Steve: Heather, thanks for all of your astute commentary. As a longtime season ticket holder, (basketball, both men and women) I am disappointed not to see Gary or any of the men comment on the success of the women's team. I thought at least Gary would be in Boston. What's the story here?

Heather A. Dinich: Gary, like almost every other men's basketball coach in the country, was in Indianapolis. As for commenting on the women's success -- and I admit this is not the most "astute" response -- but what's he supposed to do, put out a press release? They're happy, I promise.

Ed, Washington: What a contrast between the men's and women's basketball programs! Gary seems constantly angry with his players, while Frese offers encouragement. Gary de-emphasizes recruiting, while Brenda sees recruiting as the path to success. Do you think Frese's philosophy will influence Gary?

Heather A. Dinich: Hahahaha. Is that a valid answer?

Texas Terp, Dallas: I'm already aware of Maryland's pursuit of Koufus, Sanchez and McClain for 2007, however, until any of them sign with the Terps, I cannot count them. Koufus is the No. 1 rated center in that class and Maryland is not the front-runner for him. Likewise for Sanchez, who's a forward. McClain is probably the most likely signee out of the three of them. As far as Gary's recent inability to recruit front line players (i.e., centers), Hassan Fofana was a top 10 center recruit. Changing subjects, it appears Vasquez's performance in the Charm City Classic was very impressive and, hopefully, was not an illusion. If true, perhaps he may provide the Terps with another scoring option next year. (I'm thinking a more complete version of Drew Nicholas as a freshman) I did not see Eric Hayes' line. Do you have any information on his performance? I was in Indianapolis, but according to the event's web site, here it is: 4 points, 3 assists, 3 turnovers, 24 minutes.

Heather A. Dinich: Here's what the Sun reported on it:

Vasquez and fellow Maryland recruit Eric Hayes (Potomac, Va.) traded off duties at point guard and shooting guard for Team USA in what could be a preview of the Terps' backcourt.

"We're starting to get a feel for each other," Vasquez said of the 6-foot-3 Hayes, who averaged 21 points, eight rebounds and seven assists this year. "I can play point guard and he can play two guard or we can switch. It keeps the defense guessing."

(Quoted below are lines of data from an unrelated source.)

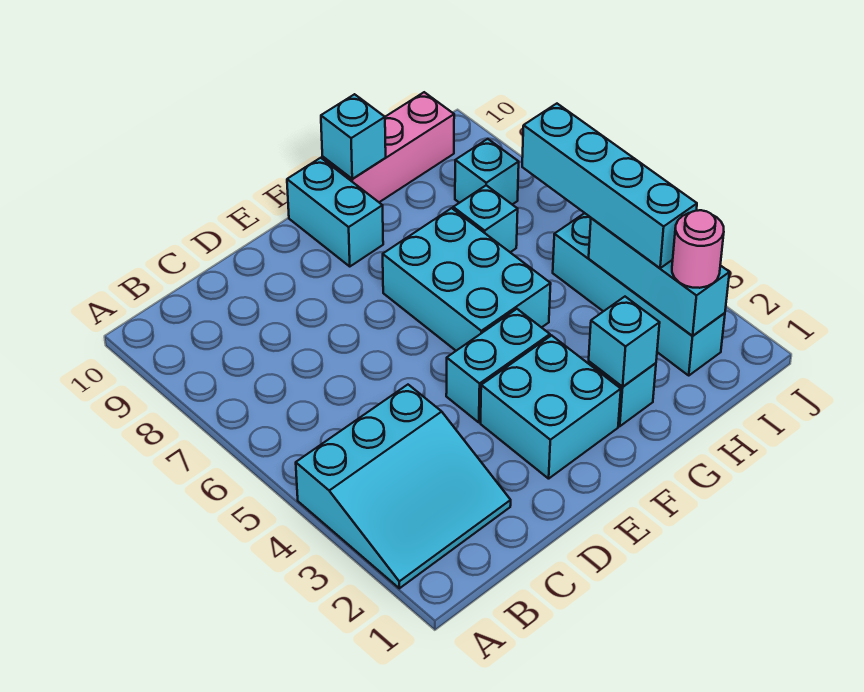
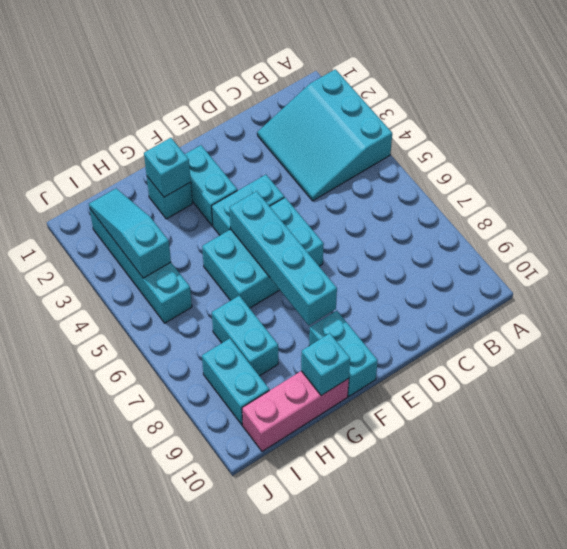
cyan slope A2:C4 level 1 top 4 -> cyan slope A2:C4 level 1 top A
cyan brick E2:F3 level 1 -> cyan brick F2:F3 level 1
cyan brick F5:G7 level 1 -> cyan brick E5:G6 level 1
cyan brick H7 level 1 -> cyan brick H7:H8 level 1
cyan brick I2:I4 level 2 -> cyan slope I2:I4 level 2 top 4
pink round brick I2 level 3 -> none
cyan brick I3:I6 level 3 -> cyan brick F5:F8 level 2
cyan brick I8 level 1 -> cyan brick I8:I9 level 1

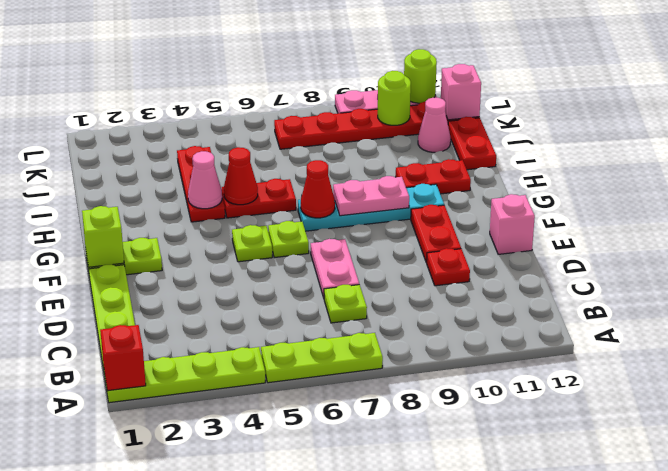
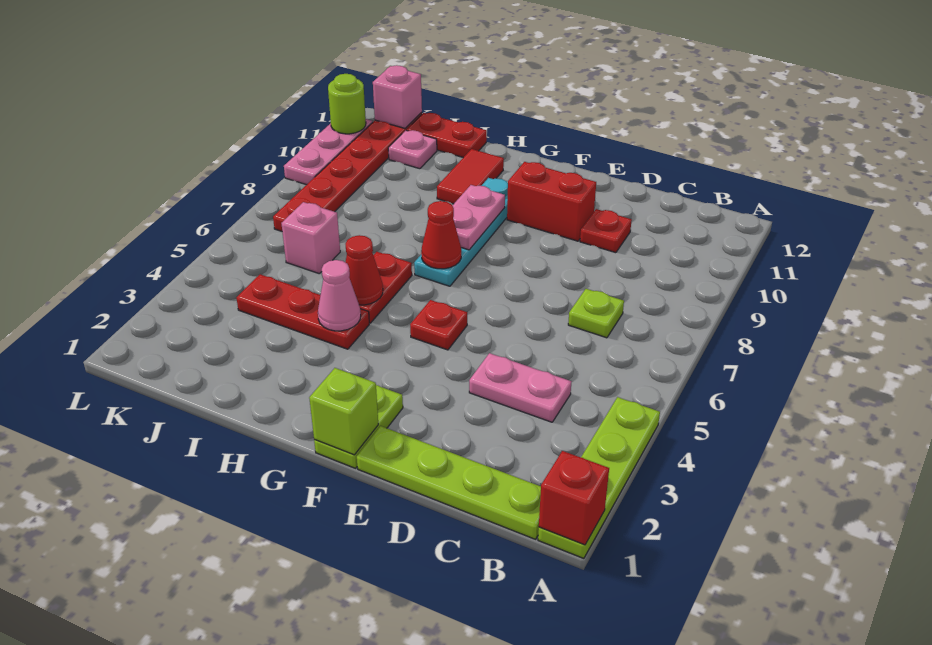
lime plate A5:A7 level 1 -> none
pink plate D7:E7 level 1 -> pink plate C4:D4 level 1
red plate E10:F10 level 1 -> red brick E10:F10 level 1
pink brick E12 level 1 -> pink brick J6 level 1
lime plate F5 level 1 -> red plate F5 level 1
lime plate F6 level 1 -> none
red plate H10:H11 level 1 -> red tile H10:H11 level 1
pink cone J11 level 1 -> pink plate J11 level 1
lime round brick K10 level 2 -> none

Elijah, Baltimore: Thanks, I love your coverage of the Terps. But my question is dealing with the recruits that come to Maryland. Yes, some are good but none, I mean none, are what they should be coming from this state. Maryland produces some of the best recruits in the U.S. You can always usually find a connection to Maryland. I went to the Charm City All-Star game and the only one that showed me that should he should be on the team is Grievis.

Heather A. Dinich: Some kids play better in that kind of setting, but overall with the recruits coming next year, the staff is happy, and they needed Hayes at point guard. They should all be able to contribute right away and the coaches are equally as excited about their character.

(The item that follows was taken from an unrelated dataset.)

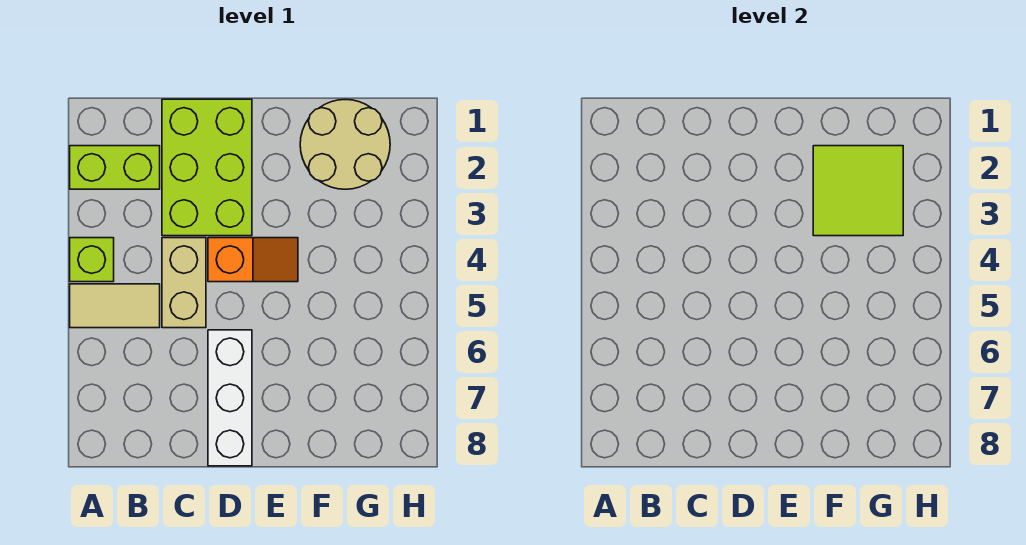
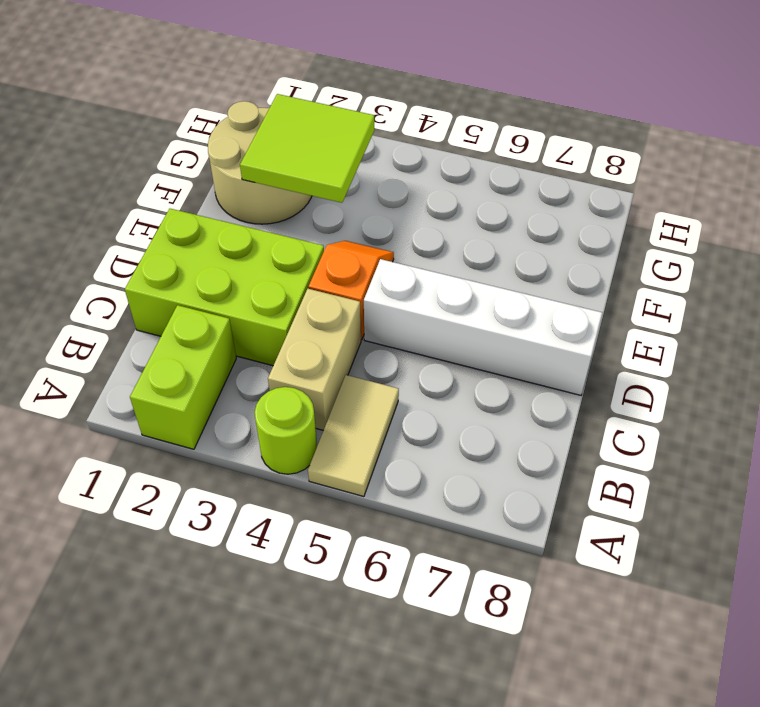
lime brick A4 level 1 -> lime round brick A4 level 1
tan brick C4:C5 level 1 -> tan brick B4:C4 level 1
white brick D6:D8 level 1 -> white brick D5:D8 level 1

Henry, Annapolis: I would like to know if Maryland is the only Division I school to have won both the men's and women's basketball championships and also the football championship. Wouldn't it be great if we can lay claim to that accomplishment?

Heather A. Dinich: Ah, a fellow Annapolitan! Great question. I called the statistics department at the NCAA, and Jeff Williams was on top of his game. The short answer is yes, it would be quite an accomplishment, and actually, from what Jeff found, the Terps are in very elite company: It boils down to Stanford and Maryland, but it's a little more complicated.

Here is Jeff's breakdown of it:

In the 25 years of the NCAA Division I women's championship, there have been only 13 different champions, which significantly reduces the pool of possible teams.

Only four of those 13 (Stanford, North Carolina, Connecticut, and Maryland) have won NCAA national championships in men's basketball.

Again football (in Division I-A) is different than all other sports. The NCAA does not sponsor a championship in Division I-A football. Our record book does list a number of different publications or organizations that have sponsored polls or named national champions over the years. While some of these are more widely recognized, no one in I-A can accurately claim an NCAA national championship.

With that said, I [Jeff] have found football championships for Stanford (1926 and 1940) and Maryland (1951 and 1953).

Steve, Richardson, Texas: Regarding the 2005-06 basketball campaign, I did notice one small improvement in the effort during the season. Specifically, I noticed that players stopped showboating after every made shot and focused instead on getting back to defense quicker with less chest pounding. Was I dreaming that there was a difference in that regard or was this an issue that the coaches talked to the players about during the season?

Heather A. Dinich: Well, um, I'm not so sure it was necessarily that as it was there wasn't that much to showboat about. And there was chest pounding. (I have a tendency to look for that kind of stuff, and scribble it in my notebook).